EXERCISE DESCRIPTION
From the line that contains "- **Obsidian** → archivio organizzato" to the end of the entries, write out every line exactly, including both ends, and nothing more.

EXTRACTED MATERIAL
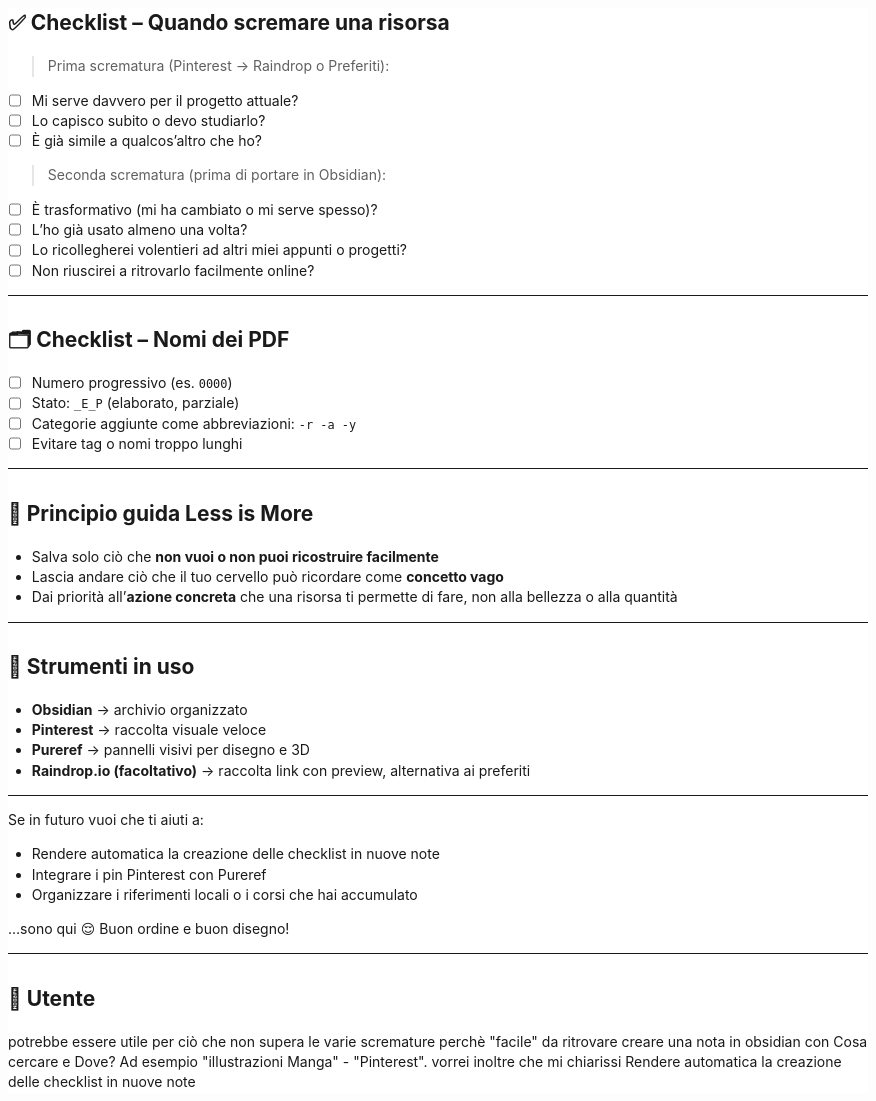 ## ✅ **Checklist – Quando scremare una risorsa**

> Prima scrematura (Pinterest → Raindrop o Preferiti):
- [ ] Mi serve davvero per il progetto attuale?
- [ ] Lo capisco subito o devo studiarlo?
- [ ] È già simile a qualcos’altro che ho?

> Seconda scrematura (prima di portare in Obsidian):
- [ ] È trasformativo (mi ha cambiato o mi serve spesso)?
- [ ] L’ho già usato almeno una volta?
- [ ] Lo ricollegherei volentieri ad altri miei appunti o progetti?
- [ ] Non riuscirei a ritrovarlo facilmente online?

---

## 🗂️ **Checklist – Nomi dei PDF**
- [ ] Numero progressivo (es. `0000`)
- [ ] Stato: `_E_P` (elaborato, parziale)
- [ ] Categorie aggiunte come abbreviazioni: `-r -a -y`
- [ ] Evitare tag o nomi troppo lunghi

---

## 🧠 **Principio guida Less is More**
- Salva solo ciò che **non vuoi o non puoi ricostruire facilmente**
- Lascia andare ciò che il tuo cervello può ricordare come **concetto vago**
- Dai priorità all’**azione concreta** che una risorsa ti permette di fare, non alla bellezza o alla quantità

---

## 🧰 **Strumenti in uso**
- **Obsidian** → archivio organizzato
- **Pinterest** → raccolta visuale veloce
- **Pureref** → pannelli visivi per disegno e 3D
- **Raindrop.io (facoltativo)** → raccolta link con preview, alternativa ai preferiti

---

Se in futuro vuoi che ti aiuti a:
- Rendere automatica la creazione delle checklist in nuove note
- Integrare i pin Pinterest con Pureref
- Organizzare i riferimenti locali o i corsi che hai accumulato

…sono qui 😌 Buon ordine e buon disegno!

---

## 👤 **Utente**

potrebbe essere utile per ciò che non supera le varie scremature perchè "facile" da ritrovare creare una nota in obsidian con Cosa cercare e Dove? Ad esempio "illustrazioni Manga" - "Pinterest".
vorrei inoltre che mi chiarissi
 Rendere automatica la creazione delle checklist in nuove note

RESPONSE BOX
- **Obsidian** → archivio organizzato
- **Pinterest** → raccolta visuale veloce
- **Pureref** → pannelli visivi per disegno e 3D
- **Raindrop.io (facoltativo)** → raccolta link con preview, alternativa ai preferiti

---

Se in futuro vuoi che ti aiuti a:
- Rendere automatica la creazione delle checklist in nuove note
- Integrare i pin Pinterest con Pureref
- Organizzare i riferimenti locali o i corsi che hai accumulato

…sono qui 😌 Buon ordine e buon disegno!

---

## 👤 **Utente**

potrebbe essere utile per ciò che non supera le varie scremature perchè "facile" da ritrovare creare una nota in obsidian con Cosa cercare e Dove? Ad esempio "illustrazioni Manga" - "Pinterest".
vorrei inoltre che mi chiarissi
 Rendere automatica la creazione delle checklist in nuove note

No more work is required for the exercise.